======== Records for this exercise ========

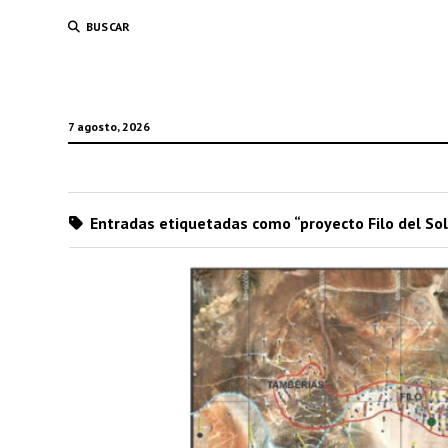
BUSCAR
7 agosto, 2026
Entradas etiquetadas como “proyecto Filo del Sol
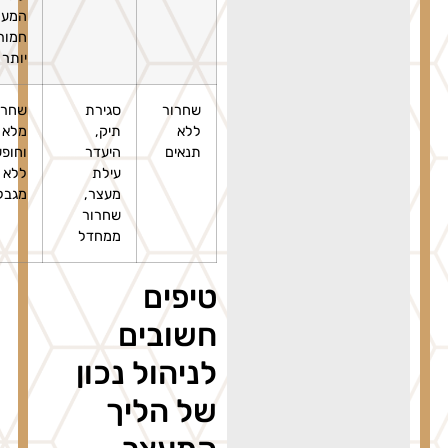
המעצר
חמורה
יותר
שחרור
סגירת
שחרור
ללא
תיק,
מלא
תנאים
היעדר
וחופשי
עילת
ללא כל
מעצר,
מגבלה
שחרור
ממחדל
טיפים
חשובים
לניהול נכון
של הליך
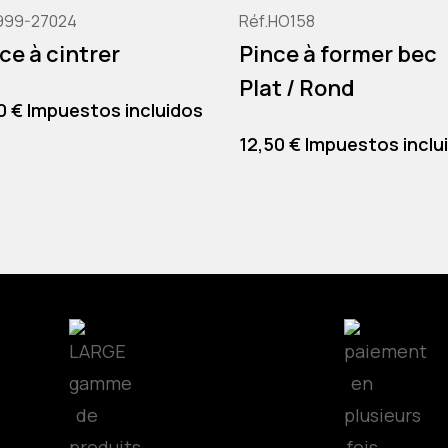
999-27024
Réf.HO158
ce à cintrer
Pince à former bec
Plat / Rond
cio
0 € Impuestos incluidos
Precio
12,50 € Impuestos inclu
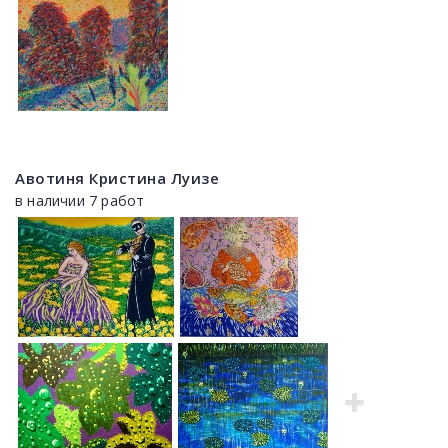
Авотиня Кристина Луизе
в наличии 7 работ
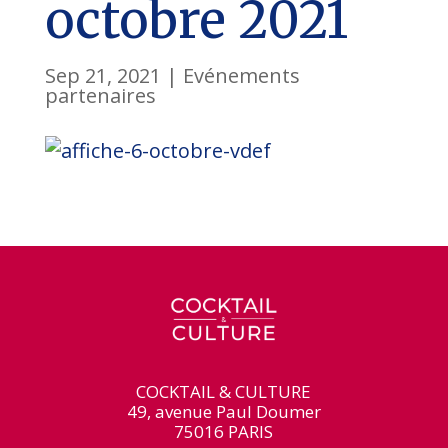
octobre 2021
Sep 21, 2021
|
Evénements
partenaires
COCKTAIL & CULTURE
49, avenue Paul Doumer
75016 PARIS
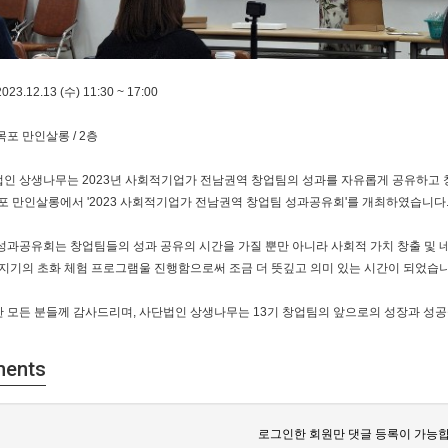
023.12.13 (수) 11:30 ~ 17:00
 목포 만인살롱 / 2층
인 상생나무는 2023년 사회적기업가 전남권역 창업팀의 성과를 자유롭게 공유하고 창
목포 만인살롱에서 '2023 사회적기업가 전남권역 창업팀 성과공유회'를 개최하였습니다
성과공유회는 창업팀들의 성과 공유의 시간을 가질 뿐만 아니라 사회적 가치 창출 및
지기의 초화 체험 프로그램울 진행함으로써 조금 더 뜻깊고 의미 있는 시간이 되었습니
한 모든 분들께 감사드리며, 사단법인 상생나무는 13기 창업팀의 앞으로의 성장과 성
ents
로그인한 회원만 댓글 등록이 가능합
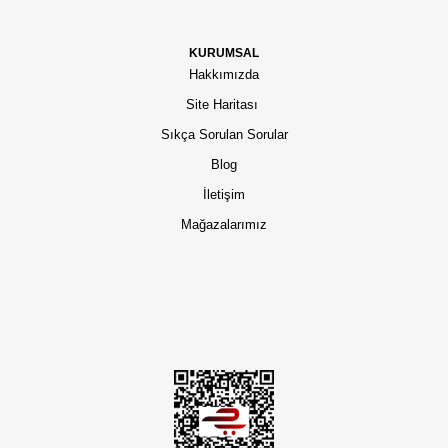
KURUMSAL
Hakkımızda
Site Haritası
Sıkça Sorulan Sorular
Blog
İletişim
Mağazalarımız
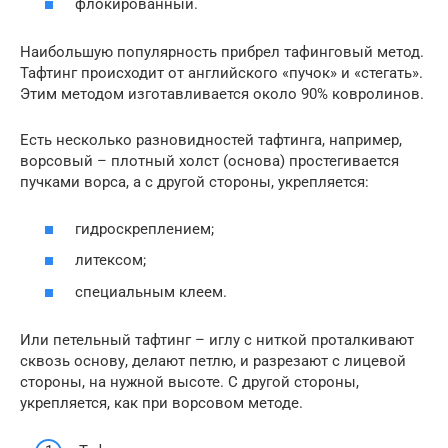
флокированный.
Наибольшую популярность прибрел тафинговый метод.
Тафтинг происходит от английского «пучок» и «стегать».
Этим методом изготавливается около 90% ковролинов.
Есть несколько разновидностей тафтинга, например,
ворсовый – плотный холст (основа) простегивается
пучками ворса, а с другой стороны, укрепляется:
гидроскреплением;
литексом;
специальным клеем.
Или петельный тафтинг – иглу с ниткой проталкивают
сквозь основу, делают петлю, и разрезают с лицевой
стороны, на нужной высоте. С другой стороны,
укрепляется, как при ворсовом методе.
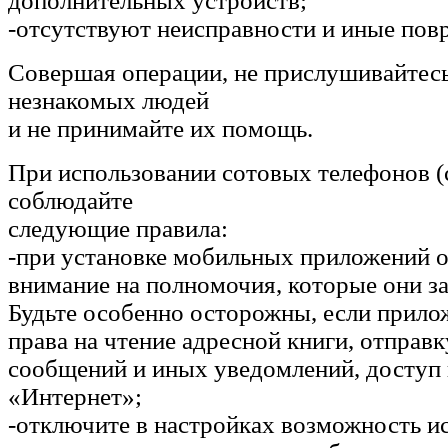
дополнительных устройств;
-отсутствуют неисправности и иные пов
Совершая операции, не прислушивайтесь
незнакомых людей
и не принимайте их помощь.
При использовании сотовых телефонов 
соблюдайте
следующие правила:
-при установке мобильных приложений 
внимание на полномочия, которые они з
Будьте особенно осторожны, если прило
права на чтение адресной книги, отправ
сообщений и иных уведомлений, доступ 
«Интернет»;
-отключите в настройках возможность и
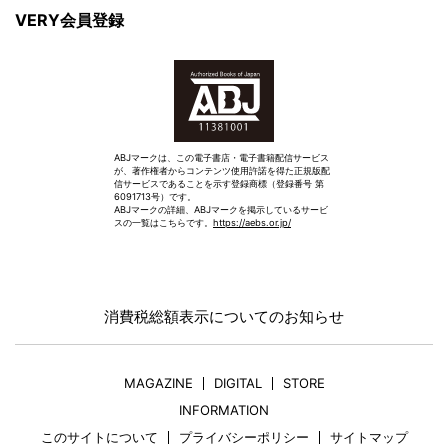
VERY会員登録
ABJマークは、この電子書店・電子書籍配信サービス
が、著作権者からコンテンツ使用許諾を得た正規版配
信サービスであることを示す登録商標（登録番号 第
6091713号）です。
ABJマークの詳細、ABJマークを掲示しているサービ
スの一覧はこちらです。
https://aebs.or.jp/
消費税総額表示についてのお知らせ
MAGAZINE
DIGITAL
STORE
INFORMATION
このサイトについて
プライバシーポリシー
サイトマップ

========

## What the task asks
Turn the lines above into a JSON list of strings, one string per line, with blank lines left out. Omit the bracketed picture markers from the list.

## Reply to the exercise
[
  "BUSCAR",
  "7 agosto, 2026",
  "Entradas etiquetadas como “proyecto Filo del Sol",
  "המעצר",
  "חמורה",
  "יותר",
  "שחרור",
  "סגירת",
  "שחרור",
  "ללא",
  "תיק,",
  "מלא",
  "תנאים",
  "היעדר",
  "וחופשי",
  "עילת",
  "ללא כל",
  "מעצר,",
  "מגבלה",
  "שחרור",
  "ממחדל",
  "טיפים",
  "חשובים",
  "לניהול נכון",
  "של הליך",
  "999-27024",
  "Réf.HO158",
  "ce à cintrer",
  "Pince à former bec",
  "Plat / Rond",
  "cio",
  "0 € Impuestos incluidos",
  "Precio",
  "12,50 € Impuestos inclu",
  "Авотиня Кристина Луизе",
  "в наличии 7 работ",
  "octobre 2021",
  "Sep 21, 2021",
  "|",
  "Evénements",
  "partenaires",
  "COCKTAIL & CULTURE",
  "49, avenue Paul Doumer",
  "75016 PARIS",
  "023.12.13 (수) 11:30 ~ 17:00",
  " 목포 만인살롱 / 2층",
  "인 상생나무는 2023년 사회적기업가 전남권역 창업팀의 성과를 자유롭게 공유하고 창",
  "목포 만인살롱에서 '2023 사회적기업가 전남권역 창업팀 성과공유회'를 개최하였습니다",
  "성과공유회는 창업팀들의 성과 공유의 시간을 가질 뿐만 아니라 사회적 가치 창출 및",
  "지기의 초화 체험 프로그램울 진행함으로써 조금 더 뜻깊고 의미 있는 시간이 되었습니",
  "한 모든 분들께 감사드리며, 사단법인 상생나무는 13기 창업팀의 앞으로의 성장과 성",
  "ents",
  "로그인한 회원만 댓글 등록이 가능합",
  "KURUMSAL",
  "Hakkımızda",
  "Site Haritası",
  "Sıkça Sorulan Sorular",
  "Blog",
  "İletişim",
  "Mağazalarımız",
  "флокированный.",
  "Наибольшую популярность прибрел тафинговый метод.",
  "Тафтинг происходит от английского «пучок» и «стегать».",
  "Этим методом изготавливается около 90% ковролинов.",
  "Есть несколько разновидностей тафтинга, например,",
  "ворсовый – плотный холст (основа) простегивается",
  "пучками ворса, а с другой стороны, укрепляется:",
  "гидроскреплением;",
  "литексом;",
  "специальным клеем.",
  "Или петельный тафтинг – иглу с ниткой проталкивают",
  "сквозь основу, делают петлю, и разрезают с лицевой",
  "стороны, на нужной высоте. С другой стороны,",
  "укрепляется, как при ворсовом методе.",
  "дополнительных устройств;",
  "-отсутствуют неисправности и иные пов",
  "Совершая операции, не прислушивайтесь",
  "незнакомых людей",
  "и не принимайте их помощь.",
  "При использовании сотовых телефонов ",
  "соблюдайте",
  "следующие правила:",
  "-при установке мобильных приложений ",
  "внимание на полномочия, которые они з",
  "Будьте особенно осторожны, если прило",
  "права на чтение адресной книги, отправ",
  "сообщений и иных уведомлений, доступ ",
  "«Интернет»;",
  "-отключите в настройках возможность и",
  "VERY会員登録",
  "ABJマークは、この電子書店・電子書籍配信サービス",
  "が、著作権者からコンテンツ使用許諾を得た正規版配",
  "信サービスであることを示す登録商標（登録番号 第",
  "6091713号）です。",
  "ABJマークの詳細、ABJマークを掲示しているサービ",
  "スの一覧はこちらです。",
  "https://aebs.or.jp/",
  "消費税総額表示についてのお知らせ",
  "MAGAZINE",
  "DIGITAL",
  "STORE",
  "INFORMATION",
  "このサイトについて",
  "プライバシーポリシー",
  "サイトマップ"
]